The idea of medication scares people. But there really isn’t anything to be scared of. Yes, it’s a mood-altering substance, but so are alcohol, cigarettes and coffee! People are also often concerned about the side effects of antidepressants but, very few people experience those side effects plus, they are usually mild and of short duration. However, if your medication really doesn’t agree with you, you can quickly switch to one that does. Even aspirin has side effects – and few people worry about taking those. Some studies have shown that antidepressants help 80 per cent of those that take them. You don’t have to take them forever. Think of them as a sticking plaster protecting you as you heal underneath.



Study after study after study has proven a link between exercise and a lifting of mood for the depressed.
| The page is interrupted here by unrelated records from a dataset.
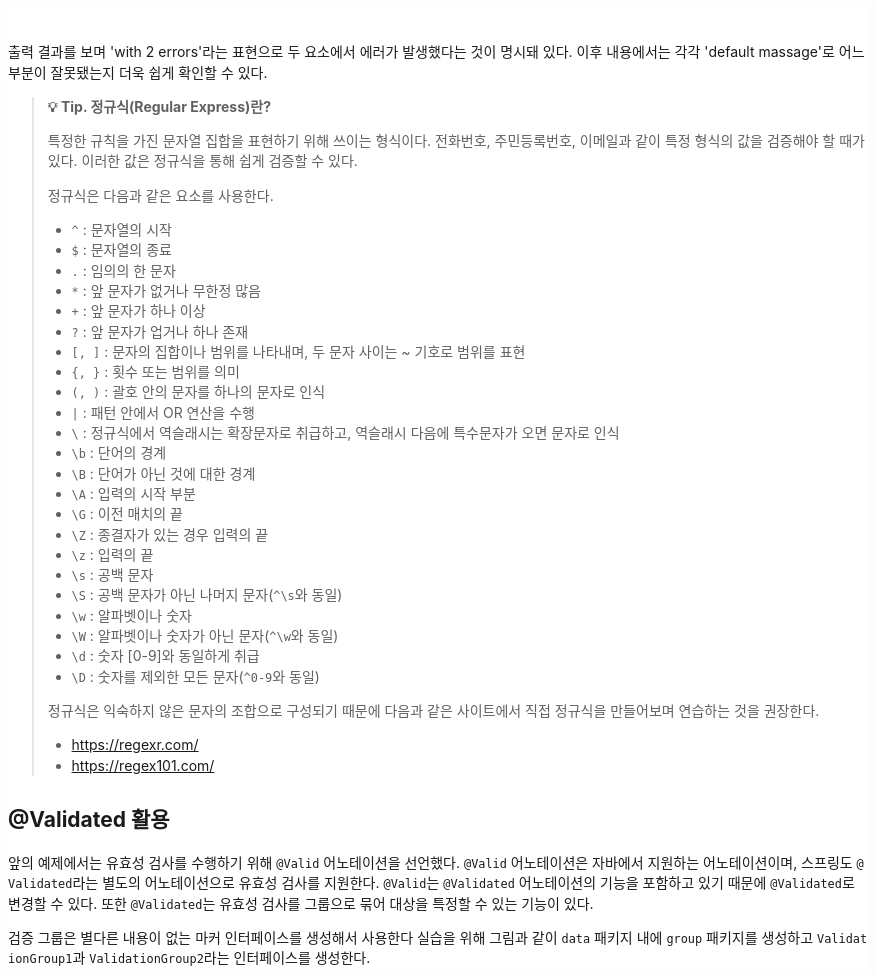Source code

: <br>

출력 결과를 보며 'with 2 errors'라는 표현으로 두 요소에서 에러가 발생했다는 것이 명시돼 있다. 이후 내용에서는 각각 'default massage'로 어느 부분이 잘못됐는지 더욱 쉽게 확인할 수 있다.



>**💡 Tip. 정규식(Regular Express)란?**
>
>특정한 규칙을 가진 문자열 집합을 표현하기 위해 쓰이는 형식이다. 전화번호, 주민등록번호, 이메일과 같이 특정 형식의 값을 검증해야 할 때가 있다. 이러한 값은 정규식을 통해 쉽게 검증할 수 있다.
>
>정규식은 다음과 같은 요소를 사용한다.
>
>- `^` : 문자열의 시작
>- `$` : 문자열의 종료
>- `.` : 임의의 한 문자
>- `*` : 앞 문자가 없거나 무한정 많음
>- `+` : 앞 문자가 하나 이상
>- `?` : 앞 문자가 업거나 하나 존재
>- `[, ]` : 문자의 집합이나 범위를 나타내며, 두 문자 사이는 ~ 기호로 범위를 표현
>- `{, }` : 횟수 또는 범위를 의미
>- `(, )` : 괄호 안의 문자를 하나의 문자로 인식
>- `|` : 패턴 안에서 OR 연산을 수행
>- `\` : 정규식에서 역슬래시는 확장문자로 취급하고, 역슬래시 다음에 특수문자가 오면 문자로 인식
>- `\b` : 단어의 경계
>- `\B` : 단어가 아닌 것에 대한 경계
>- `\A` : 입력의 시작 부분
>- `\G` : 이전 매치의 끝
>- `\Z` : 종결자가 있는 경우 입력의 끝
>- `\z` : 입력의 끝
>- `\s` : 공백 문자
>- `\S` : 공백 문자가 아닌 나머지 문자(`^\s`와 동일)
>- `\w` : 알파벳이나 숫자
>- `\W` : 알파벳이나 숫자가 아닌 문자(`^\w`와 동일)
>- `\d` : 숫자 [0-9]와 동일하게 취급
>- `\D` : 숫자를 제외한 모든 문자(`^0-9`와 동일)
>
>정규식은 익숙하지 않은 문자의 조합으로 구성되기 때문에 다음과 같은 사이트에서 직접 정규식을 만들어보며 연습하는 것을 권장한다.
>
>- <a href="https://regexr.com/" target="_blank">https://regexr.com/</a>
>- <a href="https://regex101.com/" target="_blank">https://regex101.com/</a>



## @Validated 활용

앞의 예제에서는 유효성 검사를 수행하기 위해 `@Valid` 어노테이션을 선언했다. `@Valid` 어노테이션은 자바에서 지원하는 어노테이션이며, 스프링도 `@Validated`라는 별도의 어노테이션으로 유효성 검사를 지원한다. `@Valid`는 `@Validated` 어노테이션의 기능을 포함하고 있기 때문에 `@Validated`로 변경할 수 있다. 또한 `@Validated`는 유효성 검사를 그룹으로 묶어 대상을 특정할 수 있는 기능이 있다.

검증 그룹은 별다른 내용이 없는 마커 인터페이스를 생성해서 사용한다 실습을 위해 그림과 같이 `data` 패키지 내에 `group` 패키지를 생성하고 `ValidationGroup1`과 `ValidationGroup2`라는 인터페이스를 생성한다.
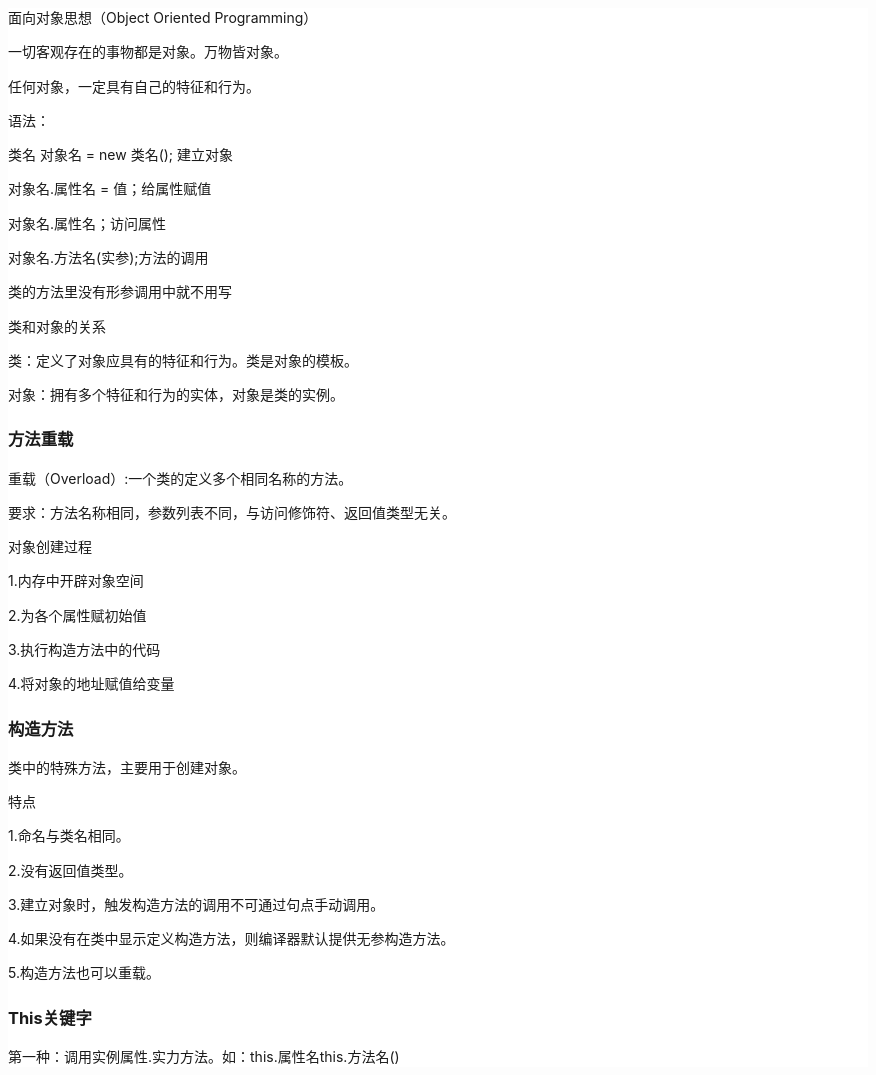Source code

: 面向对象思想（Object Oriented Programming）

一切客观存在的事物都是对象。万物皆对象。

任何对象，一定具有自己的特征和行为。

语法：

类名 对象名 = new 类名(); 建立对象

对象名.属性名 = 值；给属性赋值

对象名.属性名；访问属性

对象名.方法名(实参);方法的调用

类的方法里没有形参调用中就不用写

类和对象的关系

类：定义了对象应具有的特征和行为。类是对象的模板。

对象：拥有多个特征和行为的实体，对象是类的实例。

### 方法重载

重载（Overload）:一个类的定义多个相同名称的方法。

要求：方法名称相同，参数列表不同，与访问修饰符、返回值类型无关。

 

 

对象创建过程

1.内存中开辟对象空间

2.为各个属性赋初始值

3.执行构造方法中的代码

4.将对象的地址赋值给变量

### 构造方法

类中的特殊方法，主要用于创建对象。

特点

1.命名与类名相同。

2.没有返回值类型。

3.建立对象时，触发构造方法的调用不可通过句点手动调用。

4.如果没有在类中显示定义构造方法，则编译器默认提供无参构造方法。

5.构造方法也可以重载。

### This关键字

第一种：调用实例属性.实力方法。如：this.属性名this.方法名()
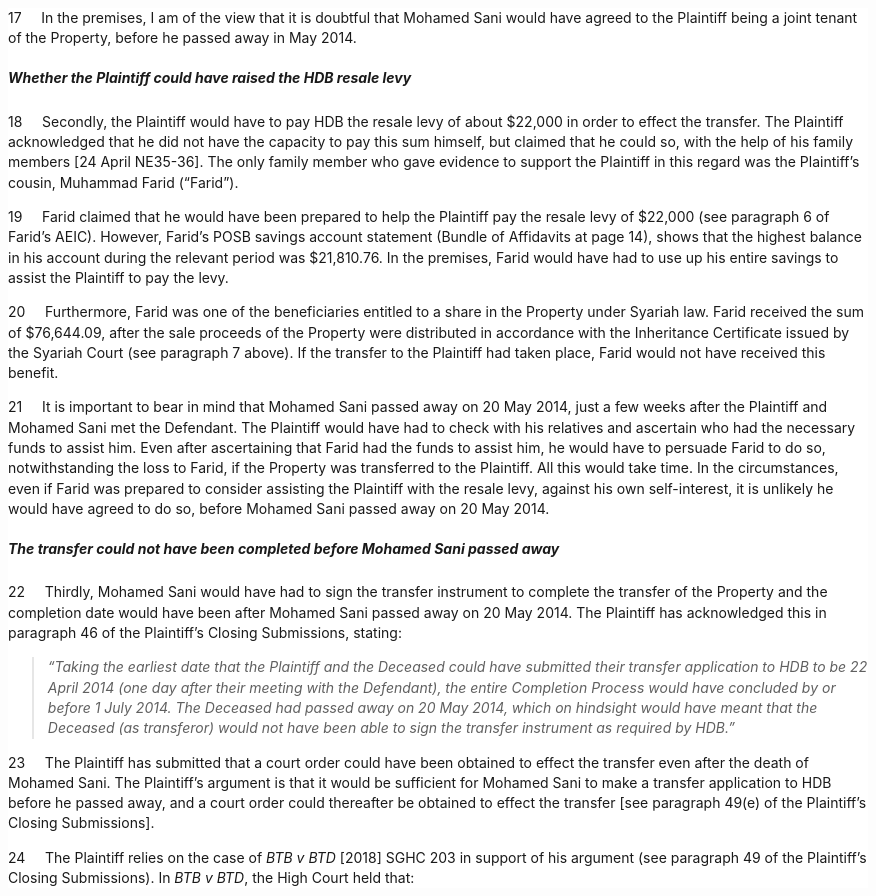 17     In the premises, I am of the view that it is doubtful that Mohamed Sani would have agreed to the Plaintiff being a joint tenant of the Property, before he passed away in May 2014.

##### Whether the Plaintiff could have raised the HDB resale levy

18     Secondly, the Plaintiff would have to pay HDB the resale levy of about $22,000 in order to effect the transfer. The Plaintiff acknowledged that he did not have the capacity to pay this sum himself, but claimed that he could so, with the help of his family members \[24 April NE35-36\]. The only family member who gave evidence to support the Plaintiff in this regard was the Plaintiff’s cousin, Muhammad Farid (“Farid”).

19     Farid claimed that he would have been prepared to help the Plaintiff pay the resale levy of $22,000 (see paragraph 6 of Farid’s AEIC). However, Farid’s POSB savings account statement (Bundle of Affidavits at page 14), shows that the highest balance in his account during the relevant period was $21,810.76. In the premises, Farid would have had to use up his entire savings to assist the Plaintiff to pay the levy.

20     Furthermore, Farid was one of the beneficiaries entitled to a share in the Property under Syariah law. Farid received the sum of $76,644.09, after the sale proceeds of the Property were distributed in accordance with the Inheritance Certificate issued by the Syariah Court (see paragraph 7 above). If the transfer to the Plaintiff had taken place, Farid would not have received this benefit.

21     It is important to bear in mind that Mohamed Sani passed away on 20 May 2014, just a few weeks after the Plaintiff and Mohamed Sani met the Defendant. The Plaintiff would have had to check with his relatives and ascertain who had the necessary funds to assist him. Even after ascertaining that Farid had the funds to assist him, he would have to persuade Farid to do so, notwithstanding the loss to Farid, if the Property was transferred to the Plaintiff. All this would take time. In the circumstances, even if Farid was prepared to consider assisting the Plaintiff with the resale levy, against his own self-interest, it is unlikely he would have agreed to do so, before Mohamed Sani passed away on 20 May 2014.

##### The transfer could not have been completed before Mohamed Sani passed away

22     Thirdly, Mohamed Sani would have had to sign the transfer instrument to complete the transfer of the Property and the completion date would have been after Mohamed Sani passed away on 20 May 2014. The Plaintiff has acknowledged this in paragraph 46 of the Plaintiff’s Closing Submissions, stating:

> _“Taking the earliest date that the Plaintiff and the Deceased could have submitted their transfer application to HDB to be 22 April 2014 (one day after their meeting with the Defendant), the entire Completion Process would have concluded by or before 1 July 2014. The Deceased had passed away on 20 May 2014, which on hindsight would have meant that the Deceased (as transferor) would not have been able to sign the transfer instrument as required by HDB.”_

23     The Plaintiff has submitted that a court order could have been obtained to effect the transfer even after the death of Mohamed Sani. The Plaintiff’s argument is that it would be sufficient for Mohamed Sani to make a transfer application to HDB before he passed away, and a court order could thereafter be obtained to effect the transfer \[see paragraph 49(e) of the Plaintiff’s Closing Submissions\].

24     The Plaintiff relies on the case of _BTB v BTD_ <span class="citation">\[2018\] SGHC 203</span> in support of his argument (see paragraph 49 of the Plaintiff’s Closing Submissions). In _BTB v BTD_, the High Court held that:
Not only is it forcing you out of your negative cycle by getting you to do something but also, like meditation, it is producing more happy hormones. But, ‘get some exercise’ is easier said than done when you are depressed. However, if you can force yourself, you will be impressed with the results. You don’t have to join a gym; going for a walk will help. And, start off small, you can always build on your fitness regime.



Much has been written about diet and depression. The depressed don’t usually look after themselves; and so their diet tends to become poor or practically non-existent. Although there is no ‘depression diet’ per se, eating healthily, including plenty of nutrient rich food, foods high in anti-oxidants and going for smart carbs such as whole grains and so on will help. Think ‘Mediterranean diet’ and you’ll have it covered.


As with most things in life, an early detection is important. The earlier depression is diagnosed, the earlier treatment can begin, leading to a better outcome and a swifter resolution.